* QUOTED PASSAGE

Growth

From “System of Record” to “System of Intelligence”

Gio Ahern, Stephenie Zhang, and Alex Immerman Posted May 14, 2026

From “System of Record” to “System of Intelligence” Table of Contents

Here’s one way you can think about system of record stickiness:

For a long time, the valuable part of social media businesses was the friend graph. When you opened Facebook back in the day, the thing you interacted with was people’s profiles, and the data graph across the profiles was a powerful, durable asset. It was hard to foresee what could disrupt such an obvious network effect.

Then the news feed came along. The news feed gave us a new place to go: “Here’s what happened today; here’s where you catch up and take action, all in one place.” This started out as a complimentary layer to the friend graph, but in time, the graph became “just one of many inputs” to the feed serving you relevant content. While it never went away, it’s no longer the important layer – the feed algorithm is, and all kinds of things feed into it. Your social profile, posts and likes are primarily consumed “at the internal API layer”, so to speak; the newsfeed is its consumer.

We think this is starting to happen to one of the supposedly “least disruptable” parts of the enterprise: the CRM. The CRM isn’t going to go away, just like the friend graph never went away—but it’s turning into just an input; one of many inputs, into the systems of intelligence which we use to get work done.

* EXTRACTED RECORDS
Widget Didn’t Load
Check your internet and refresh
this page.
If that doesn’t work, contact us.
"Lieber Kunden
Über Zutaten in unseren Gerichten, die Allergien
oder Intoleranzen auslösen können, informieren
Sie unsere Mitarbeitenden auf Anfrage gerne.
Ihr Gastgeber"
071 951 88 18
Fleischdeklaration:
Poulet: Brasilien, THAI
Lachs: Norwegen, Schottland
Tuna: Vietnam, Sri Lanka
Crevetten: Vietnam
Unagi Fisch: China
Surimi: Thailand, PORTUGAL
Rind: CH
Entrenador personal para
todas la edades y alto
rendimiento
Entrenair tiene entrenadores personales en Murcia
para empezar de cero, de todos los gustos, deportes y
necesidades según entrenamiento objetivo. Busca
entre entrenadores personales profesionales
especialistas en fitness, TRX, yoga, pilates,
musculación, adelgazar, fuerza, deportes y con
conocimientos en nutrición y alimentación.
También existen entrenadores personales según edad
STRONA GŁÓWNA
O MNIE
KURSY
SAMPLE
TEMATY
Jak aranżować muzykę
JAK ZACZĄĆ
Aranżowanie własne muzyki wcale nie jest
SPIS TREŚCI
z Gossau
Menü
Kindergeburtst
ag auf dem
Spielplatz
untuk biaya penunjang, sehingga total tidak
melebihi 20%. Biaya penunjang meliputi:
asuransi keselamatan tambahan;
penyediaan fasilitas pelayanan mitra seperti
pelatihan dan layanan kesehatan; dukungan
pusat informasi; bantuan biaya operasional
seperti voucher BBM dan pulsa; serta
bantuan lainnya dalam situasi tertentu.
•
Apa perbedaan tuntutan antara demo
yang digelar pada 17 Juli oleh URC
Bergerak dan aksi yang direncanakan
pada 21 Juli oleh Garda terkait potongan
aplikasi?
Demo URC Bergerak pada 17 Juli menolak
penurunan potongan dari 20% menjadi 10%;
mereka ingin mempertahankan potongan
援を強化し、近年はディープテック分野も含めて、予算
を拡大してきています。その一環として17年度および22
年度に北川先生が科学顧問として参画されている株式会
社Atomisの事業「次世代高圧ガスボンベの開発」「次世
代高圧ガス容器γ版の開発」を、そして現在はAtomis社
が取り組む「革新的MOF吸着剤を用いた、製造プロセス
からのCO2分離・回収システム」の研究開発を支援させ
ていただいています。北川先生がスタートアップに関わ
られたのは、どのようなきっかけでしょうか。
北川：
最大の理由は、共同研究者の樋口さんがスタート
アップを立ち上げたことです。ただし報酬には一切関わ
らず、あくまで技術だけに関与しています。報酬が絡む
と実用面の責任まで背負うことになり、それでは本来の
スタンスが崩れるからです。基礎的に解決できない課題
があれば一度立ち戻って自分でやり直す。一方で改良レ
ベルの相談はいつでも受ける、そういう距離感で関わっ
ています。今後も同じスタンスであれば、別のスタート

* THINGS TO DO
1 > Answer these about the article on systems of record:
(a) For a long time, what was the valuable part of social media businesses?
(b) What did the news feed start out as?
(c) Which part of the enterprise do the authors think this shift is starting to happen to?
2 > Reproduce word for word the part of the article on systems of record starting at "For a long time, the" and ending at "obvious network effect.".

* EXERCISE RESULTS
1 >
(a) The friend graph.
(b) A complimentary layer to the friend graph.
(c) The CRM.

2 >
For a long time, the valuable part of social media businesses was the friend graph. When you opened Facebook back in the day, the thing you interacted with was people’s profiles, and the data graph across the profiles was a powerful, durable asset. It was hard to foresee what could disrupt such an obvious network effect.